How to Prepare for Open Water Swimming
So you originally picked up swimming as an exercise to get fit, but it has become your favorite hobby. With the weather getting nicer, you’re now thinking of ways to spice it up a little bit. However, prior to swapping the pool for the sea, you have some training to do.
Before you pick a gorgeous place for open water swimming, you have to conquer the fear of getting out of the comfort of the pool and entering the untested area of swimming with currents, dozens of people in close proximity, no hard surfaces to rest on, and not being able to touch the bottom.
“People grabbing you used to make me panic,” says Jenna Parker, former professional triathlete, 3x USLA National Champion, and a 2013 Aquaphor NYC Triathlon winner. “It gave me anxiety so I learned to use mantras.” Repeating to yourself words like “Relax, relax” will prevent you from thinking about anything else.
Practice in small groups
There is no way around it – to get ready for open water swimming, you have to actually get out of the pool. “You have to put yourself in the same situation as during a race,” Parker says. Start by getting in the water last so you’re not in the middle. When you feel comfortable in that situation, move to the side so you have a few other swimmers close to you. Eventually line up in the front when everyone else will be swimming behind you and chasing you. Practice, practice, practice, Parker adds. Then move on to bigger groups.
Focus on your breathing pattern
Set the right breathing pattern for you and swim around it both in practice and during a race, Parker says (Reasons why you should take up swimming). Use it as an anchoring point and stay focused on that. When you’re thinking about your breathing, you won’t be thinking about anything else, including who is around you and whether they will kick you. “Breathing should be the first thing you are thinking about,” she adds. When you have that set, “the body won’t go into panic mode.”
Start in a pool
Don’t get too excited about swimming long distances in the sea. “Get comfortable swimming 12-20 lengths in a row in the pool before open water,” Parker says. “There is no easy way to rest in open water,” she adds. After that, whether you start training in a lake, river or sea depends on where you live. “Just show up and get used to swimming next to people.” Stay on the outside at the beginning and gradually move towards the middle, which will probably be intimidating in the beginning.

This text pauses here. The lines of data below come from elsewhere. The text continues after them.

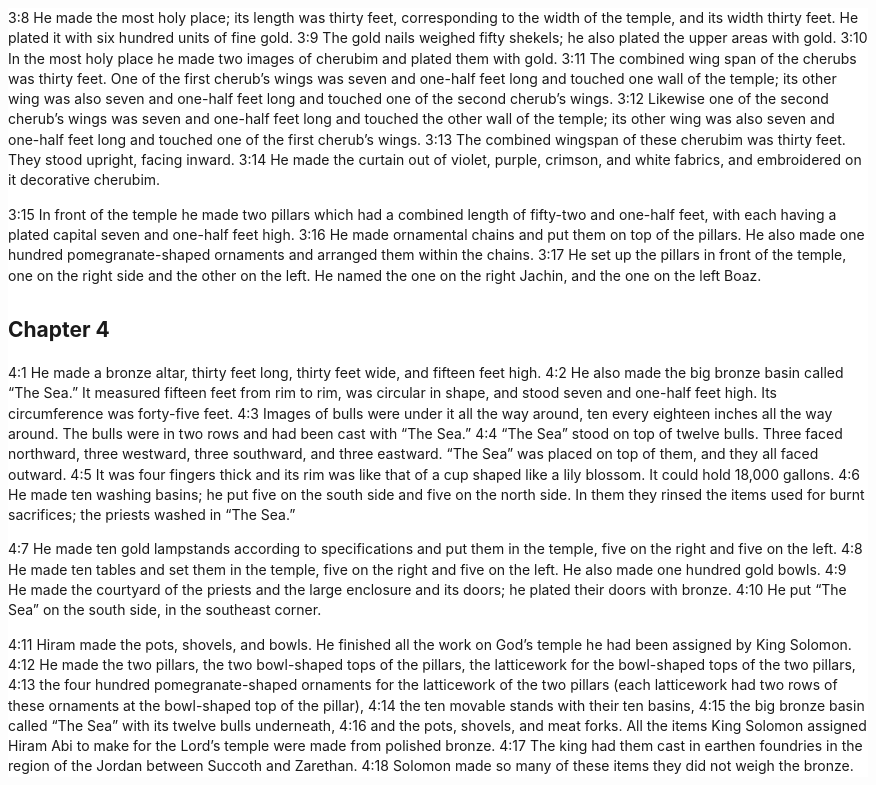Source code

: <a name="3:8">3:8</a> He made the most holy place; its length was thirty feet, corresponding to the width of the temple, and its width thirty feet. He plated it with six hundred units of fine gold. <a name="3:9">3:9</a> The gold nails weighed fifty shekels; he also plated the upper areas with gold. <a name="3:10">3:10</a> In the most holy place he made two images of cherubim and plated them with gold. <a name="3:11">3:11</a> The combined wing span of the cherubs was thirty feet. One of the first cherub’s wings was seven and one-half feet long and touched one wall of the temple; its other wing was also seven and one-half feet long and touched one of the second cherub’s wings. <a name="3:12">3:12</a> Likewise one of the second cherub’s wings was seven and one-half feet long and touched the other wall of the temple; its other wing was also seven and one-half feet long and touched one of the first cherub’s wings. <a name="3:13">3:13</a> The combined wingspan of these cherubim was thirty feet. They stood upright, facing inward. <a name="3:14">3:14</a> He made the curtain out of violet, purple, crimson, and white fabrics, and embroidered on it decorative cherubim.

<a name="3:15">3:15</a> In front of the temple he made two pillars which had a combined length of fifty-two and one-half feet, with each having a plated capital seven and one-half feet high. <a name="3:16">3:16</a> He made ornamental chains and put them on top of the pillars. He also made one hundred pomegranate-shaped ornaments and arranged them within the chains. <a name="3:17">3:17</a> He set up the pillars in front of the temple, one on the right side and the other on the left. He named the one on the right Jachin, and the one on the left Boaz.

## Chapter 4

<a name="4:1">4:1</a> He made a bronze altar, thirty feet long, thirty feet wide, and fifteen feet high. <a name="4:2">4:2</a> He also made the big bronze basin called “The Sea.” It measured fifteen feet from rim to rim, was circular in shape, and stood seven and one-half feet high. Its circumference was forty-five feet. <a name="4:3">4:3</a> Images of bulls were under it all the way around, ten every eighteen inches all the way around. The bulls were in two rows and had been cast with “The Sea.” <a name="4:4">4:4</a> “The Sea” stood on top of twelve bulls. Three faced northward, three westward, three southward, and three eastward. “The Sea” was placed on top of them, and they all faced outward. <a name="4:5">4:5</a> It was four fingers thick and its rim was like that of a cup shaped like a lily blossom. It could hold 18,000 gallons. <a name="4:6">4:6</a> He made ten washing basins; he put five on the south side and five on the north side. In them they rinsed the items used for burnt sacrifices; the priests washed in “The Sea.”

<a name="4:7">4:7</a> He made ten gold lampstands according to specifications and put them in the temple, five on the right and five on the left. <a name="4:8">4:8</a> He made ten tables and set them in the temple, five on the right and five on the left. He also made one hundred gold bowls. <a name="4:9">4:9</a> He made the courtyard of the priests and the large enclosure and its doors; he plated their doors with bronze. <a name="4:10">4:10</a> He put “The Sea” on the south side, in the southeast corner.

<a name="4:11">4:11</a> Hiram made the pots, shovels, and bowls. He finished all the work on God’s temple he had been assigned by King Solomon. <a name="4:12">4:12</a> He made the two pillars, the two bowl-shaped tops of the pillars, the latticework for the bowl-shaped tops of the two pillars, <a name="4:13">4:13</a> the four hundred pomegranate-shaped ornaments for the latticework of the two pillars (each latticework had two rows of these ornaments at the bowl-shaped top of the pillar), <a name="4:14">4:14</a> the ten movable stands with their ten basins, <a name="4:15">4:15</a> the big bronze basin called “The Sea” with its twelve bulls underneath, <a name="4:16">4:16</a> and the pots, shovels, and meat forks. All the items King Solomon assigned Hiram Abi to make for the Lord’s temple were made from polished bronze. <a name="4:17">4:17</a> The king had them cast in earthen foundries in the region of the Jordan between Succoth and Zarethan. <a name="4:18">4:18</a> Solomon made so many of these items they did not weigh the bronze.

Practice head motion in the pool
There will be no black line guiding you when you swim in open water and you’ll have to lift your head quite often in order to see where you’re going. “Practice the motion in the pool to develop the muscles,” Parker says. “Pick your head up and turn.” When you’re outside, sight certain points in order to stay on track. “I’ll pick a tall building to use as a guide,” she adds.
Don’t use a wetsuit if the water and weather are warm
“The wetsuit does a really good job at keeping you warm,” Parker says. So if you wear one when the water is warm and the temperature outside is high enough, you can give yourself heat exhaustion. This can result in confusion, dizziness, fainting, headache and fatigue – none of which are to your advantage when you’re in the water with lifeguards many feet away.